--- Data extracts Enclosed Below ---

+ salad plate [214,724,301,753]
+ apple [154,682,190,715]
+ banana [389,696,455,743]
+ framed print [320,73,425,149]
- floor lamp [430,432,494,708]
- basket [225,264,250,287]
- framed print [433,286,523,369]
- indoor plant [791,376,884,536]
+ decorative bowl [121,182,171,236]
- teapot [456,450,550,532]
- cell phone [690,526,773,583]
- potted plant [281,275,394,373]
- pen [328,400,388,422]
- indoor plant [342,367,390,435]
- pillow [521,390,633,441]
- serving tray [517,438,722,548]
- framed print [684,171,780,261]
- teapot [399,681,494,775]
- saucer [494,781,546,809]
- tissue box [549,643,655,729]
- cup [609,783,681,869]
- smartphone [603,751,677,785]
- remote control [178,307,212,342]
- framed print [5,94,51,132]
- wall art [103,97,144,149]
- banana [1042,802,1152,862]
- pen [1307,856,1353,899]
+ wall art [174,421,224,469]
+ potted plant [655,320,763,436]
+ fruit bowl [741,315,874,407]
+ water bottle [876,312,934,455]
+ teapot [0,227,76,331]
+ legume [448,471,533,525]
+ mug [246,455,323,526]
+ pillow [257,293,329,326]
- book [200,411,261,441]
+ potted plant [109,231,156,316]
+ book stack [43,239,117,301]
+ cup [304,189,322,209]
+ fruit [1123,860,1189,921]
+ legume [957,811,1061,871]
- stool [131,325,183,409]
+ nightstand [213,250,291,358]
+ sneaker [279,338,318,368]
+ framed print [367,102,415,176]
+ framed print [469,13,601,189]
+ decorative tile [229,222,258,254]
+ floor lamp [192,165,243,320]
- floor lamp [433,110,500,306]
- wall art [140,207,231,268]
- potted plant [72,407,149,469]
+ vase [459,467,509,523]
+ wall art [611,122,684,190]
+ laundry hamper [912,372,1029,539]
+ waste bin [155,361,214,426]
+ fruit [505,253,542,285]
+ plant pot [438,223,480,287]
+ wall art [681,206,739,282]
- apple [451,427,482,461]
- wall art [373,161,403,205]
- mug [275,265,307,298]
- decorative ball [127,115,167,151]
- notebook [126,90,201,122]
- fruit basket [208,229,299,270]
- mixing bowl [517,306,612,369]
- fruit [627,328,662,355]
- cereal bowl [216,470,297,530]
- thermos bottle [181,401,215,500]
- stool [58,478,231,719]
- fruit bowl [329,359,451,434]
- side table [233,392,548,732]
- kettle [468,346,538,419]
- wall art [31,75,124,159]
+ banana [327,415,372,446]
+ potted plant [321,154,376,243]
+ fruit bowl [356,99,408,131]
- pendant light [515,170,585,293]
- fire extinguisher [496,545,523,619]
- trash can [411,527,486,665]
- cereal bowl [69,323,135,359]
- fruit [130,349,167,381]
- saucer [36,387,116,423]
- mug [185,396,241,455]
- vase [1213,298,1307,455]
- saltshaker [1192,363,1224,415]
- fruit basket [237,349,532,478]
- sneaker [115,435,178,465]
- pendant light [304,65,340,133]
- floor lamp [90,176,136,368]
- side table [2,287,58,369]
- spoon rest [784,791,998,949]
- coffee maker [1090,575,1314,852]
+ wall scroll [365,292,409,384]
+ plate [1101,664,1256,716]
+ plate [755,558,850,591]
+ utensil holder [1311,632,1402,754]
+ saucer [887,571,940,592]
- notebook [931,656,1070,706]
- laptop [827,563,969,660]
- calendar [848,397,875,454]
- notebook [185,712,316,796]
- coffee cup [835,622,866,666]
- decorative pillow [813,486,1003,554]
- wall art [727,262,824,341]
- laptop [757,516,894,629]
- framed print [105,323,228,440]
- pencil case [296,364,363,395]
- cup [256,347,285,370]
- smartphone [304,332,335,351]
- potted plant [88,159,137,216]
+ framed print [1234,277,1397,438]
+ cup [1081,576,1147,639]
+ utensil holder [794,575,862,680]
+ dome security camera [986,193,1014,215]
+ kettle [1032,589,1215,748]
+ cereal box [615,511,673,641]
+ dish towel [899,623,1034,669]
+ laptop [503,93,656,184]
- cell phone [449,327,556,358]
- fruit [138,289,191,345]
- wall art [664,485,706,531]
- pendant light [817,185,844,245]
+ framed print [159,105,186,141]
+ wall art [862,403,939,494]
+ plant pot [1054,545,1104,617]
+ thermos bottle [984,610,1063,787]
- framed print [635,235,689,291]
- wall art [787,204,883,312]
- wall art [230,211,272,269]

--- End of Enclosed Data extracts ---

- Task instructions -
Filter the records above for lines with "coffee".

- Exercise solution -
- coffee maker [1090,575,1314,852]
- coffee cup [835,622,866,666]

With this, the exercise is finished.